Currently we have a monitoring for all the infrastructure (server, DB, network components, etc …). The alert thresholds, usually saturation, are configured as follows:

  • 90% : Warning
  • 95% : Critical

Once the threshold is reached, an alert is generated and sent as an email or via a ticketing solution.
To be more concrete for our case, we have a server with the following config:

  • Server memory : 8 Gb
  • SQL max memory : 7 Gb

Once SQL reaches the max memory, if we also add OS processes, the threshold of 90% is reached, then an alert is generated.
Among the following solutions to avoid the alert, which is the most optimal:

  • Physical memory extension
  • Modification of the alert threshold from 90% to 95%
  • Empty the unused SQL chase (if possible)
  • Decreasing SQL max memory

Otherwise if you have other solutions do not hesitate to share it.

Best Answer

Sadly, sometimes we get less than helpful information to deal with throughout our busy days.
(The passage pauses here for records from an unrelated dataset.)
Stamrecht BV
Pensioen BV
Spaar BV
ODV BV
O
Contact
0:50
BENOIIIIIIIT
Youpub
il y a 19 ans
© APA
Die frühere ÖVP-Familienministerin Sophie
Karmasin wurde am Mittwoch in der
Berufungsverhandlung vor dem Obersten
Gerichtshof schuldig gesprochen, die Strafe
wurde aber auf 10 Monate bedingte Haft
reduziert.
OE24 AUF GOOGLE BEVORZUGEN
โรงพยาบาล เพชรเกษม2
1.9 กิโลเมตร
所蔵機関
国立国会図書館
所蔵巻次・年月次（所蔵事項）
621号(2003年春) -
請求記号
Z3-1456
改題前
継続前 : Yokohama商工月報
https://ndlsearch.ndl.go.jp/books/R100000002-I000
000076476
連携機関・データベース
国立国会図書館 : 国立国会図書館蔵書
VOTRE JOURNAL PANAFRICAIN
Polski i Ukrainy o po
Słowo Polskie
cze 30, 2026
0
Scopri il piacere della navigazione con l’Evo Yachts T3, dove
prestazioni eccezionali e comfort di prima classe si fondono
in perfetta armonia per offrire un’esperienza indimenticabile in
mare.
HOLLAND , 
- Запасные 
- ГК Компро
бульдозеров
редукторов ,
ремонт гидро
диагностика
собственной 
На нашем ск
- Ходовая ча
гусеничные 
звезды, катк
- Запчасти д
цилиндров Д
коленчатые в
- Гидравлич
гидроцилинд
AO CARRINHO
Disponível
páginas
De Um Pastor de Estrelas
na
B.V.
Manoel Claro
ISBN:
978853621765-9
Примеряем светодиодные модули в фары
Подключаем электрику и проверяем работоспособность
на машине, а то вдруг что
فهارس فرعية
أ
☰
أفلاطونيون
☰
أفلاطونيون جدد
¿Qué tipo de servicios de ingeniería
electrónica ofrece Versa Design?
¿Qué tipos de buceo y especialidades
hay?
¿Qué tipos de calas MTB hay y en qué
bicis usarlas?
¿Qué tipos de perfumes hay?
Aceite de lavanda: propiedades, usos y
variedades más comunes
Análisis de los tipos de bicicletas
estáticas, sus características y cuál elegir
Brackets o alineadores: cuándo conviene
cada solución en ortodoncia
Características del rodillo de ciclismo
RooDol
Q. What do Quantified Alerts tell us?

  • That service A is doing or enduring something.
  • That information is happening on a system.

Q. What will it take to Qualify my alerts?

  • Understand the difference between causation , correlation , unrelated events that a Quantified events have with a Qualified event. Merely having an alert about memory is the same as telling a Sports Athlete that he is using all his muscles during a sprint. It means nothing by itself.
  • Causation are events that directly contribute to impact of measurable scope. An example would be shutting down a service has direct effects on the users.
  • Correlation are events that relate to the impact as passive, precursors, or active consequences from the event. An example could be delays on the app server from consistently high Memory and CPU usage combined with Long IOs recorded on the Error logs, which one is the actual issue? The High usage may prevent the new connection, but the limits for current service may be related to the IOS. The passive result may be that some users experience downtime while others still have access (though slow).
  • Unrelated Events are issues that may or may seem like correlation or causation, but in reality are outliers that have no relevance. An example might be a user that has forgot his email but reports the service is down at the same time other users actually have impact to their services.

Conclusion

Think about the trends of events. Does High Memory usage occur during high load or when off hours occur? Are there bad queries being run at the same time or are many, or large queries happening? The first is an issue and the second and third are expected events on a large server.

At the end of the day, having high Memory usage itself is not necessarily a bad thing. Your server is being used. You need to determine measurable negative events in order to decide if the alert is good or bad.